Perkembangan komunikasi politik dimulai dari penelitian komunikasi massa. Penelitian propaganda dalam ranah massa oleh Harroll Laswell adalah awal mula perkembangan komunikasi politik.
Pemahaman paling sederhana tentang komunikasi politik adalah proses penyampaian dan penerimaan pesan politik. Komunikasi politik sendiri merupakan normative action yang bergerak dalam komponen komunikasi massa yang didefinisikan oleh Harrol Laswell yakni : siapa mengatakan apa, pada siapa, melalui apa dengan efek apa. Dalam situasi inilah komunikasi politik menjadi bingkai yang berkembang bersama wacana publik masa ke masa.
Mengejar eksistensi lewat komunikasi politik
Ada dua hal yang dituju dalam komunikasi politik yakni mengejar esensi dan eksistensi. Esensialisme dalam komunikasi politik adalah bagaimana pesan-pesan penting dapat mengambil tempat dalam wacana publik. Sedangkan eksistensialis menekankan popularitas dari orang yang menyampaikan pesan.
Penggabungan antara dua paradigma ini akan melahirkan tokoh-tokoh komunikasi politik yang tidak lekang oleh  zaman. Sedangkan esensialis yang tidak mampu  eksis akan tenggelam. Eksistensialis tanpa esensi akan berakibat buruk bagi pembangunan. Inilah bagaimana komunikasi politik dikemas sedemikian rupa dalam periodenya.  Propaganda sampai dengan persuasi adalah bentuk komunikasi politik yang bagus dan efektif tergantung pemakaiannya dalam komunikasi massa.
Komunikasi politik hanya dapat berkembang pada negara demokrasi. Melalui ide tentang kebebasan pers, kebebasan berpendapat dan keterbukaan informasi publik yang  kini tersambut baik dalam era media sosial.

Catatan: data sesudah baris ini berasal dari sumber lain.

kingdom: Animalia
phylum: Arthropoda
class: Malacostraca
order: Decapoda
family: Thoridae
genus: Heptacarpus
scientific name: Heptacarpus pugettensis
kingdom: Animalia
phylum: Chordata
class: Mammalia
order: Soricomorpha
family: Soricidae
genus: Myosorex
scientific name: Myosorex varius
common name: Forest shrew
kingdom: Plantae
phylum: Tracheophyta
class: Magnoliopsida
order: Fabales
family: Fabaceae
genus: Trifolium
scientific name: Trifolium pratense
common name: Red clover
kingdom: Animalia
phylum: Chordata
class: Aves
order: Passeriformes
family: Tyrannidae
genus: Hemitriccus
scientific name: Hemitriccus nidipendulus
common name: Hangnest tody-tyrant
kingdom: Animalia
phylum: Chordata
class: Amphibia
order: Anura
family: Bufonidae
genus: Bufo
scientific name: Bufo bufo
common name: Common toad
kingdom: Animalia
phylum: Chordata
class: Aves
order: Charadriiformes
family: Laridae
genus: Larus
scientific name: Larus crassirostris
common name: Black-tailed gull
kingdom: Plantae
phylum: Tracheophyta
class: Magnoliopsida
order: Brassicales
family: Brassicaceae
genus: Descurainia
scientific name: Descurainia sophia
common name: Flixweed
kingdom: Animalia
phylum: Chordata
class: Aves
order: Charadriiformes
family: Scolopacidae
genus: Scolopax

Namun demikian  pertanyaan paling menarik adalah apakah Indonesia cocok dengan ide  demokrasi? Karena demokrasi menuntut keberadaan masyarakat madani untuk selalu menjadi lawan dari kapitalisme. Sedangkan negara berkembang masih cukup timpang dalam pendidikan, ekonomi maupun sosial kemasyarakatan.
Salah satu cara melihat keadaan ini adalah dengan memakai ide Antonio Gramsci, tentang Hegemoni. Kedangkalan dalam konsep demokrasi disebabkan oleh kapitalisme yang dengan mudah menguasai ruang publik dan wacana publik. Sedangkan masyarakat madani yang mestinya ada dalam demokrasi  pasif karena kebutuhan ekonomi dan keamanan.
Sehingga yang tersisa dari keadaan ini hanyalah pragmatisme komunikasi dimana komunikasi politik semata demi kebutuhan politis saja. Keadaan ini sangat biasa terjadi di dalam negara dunia ketiga atau negara berkembang yang seringkali menjadi target pasar dan tidak cukup kuat untuk menghalau kepentingan asing.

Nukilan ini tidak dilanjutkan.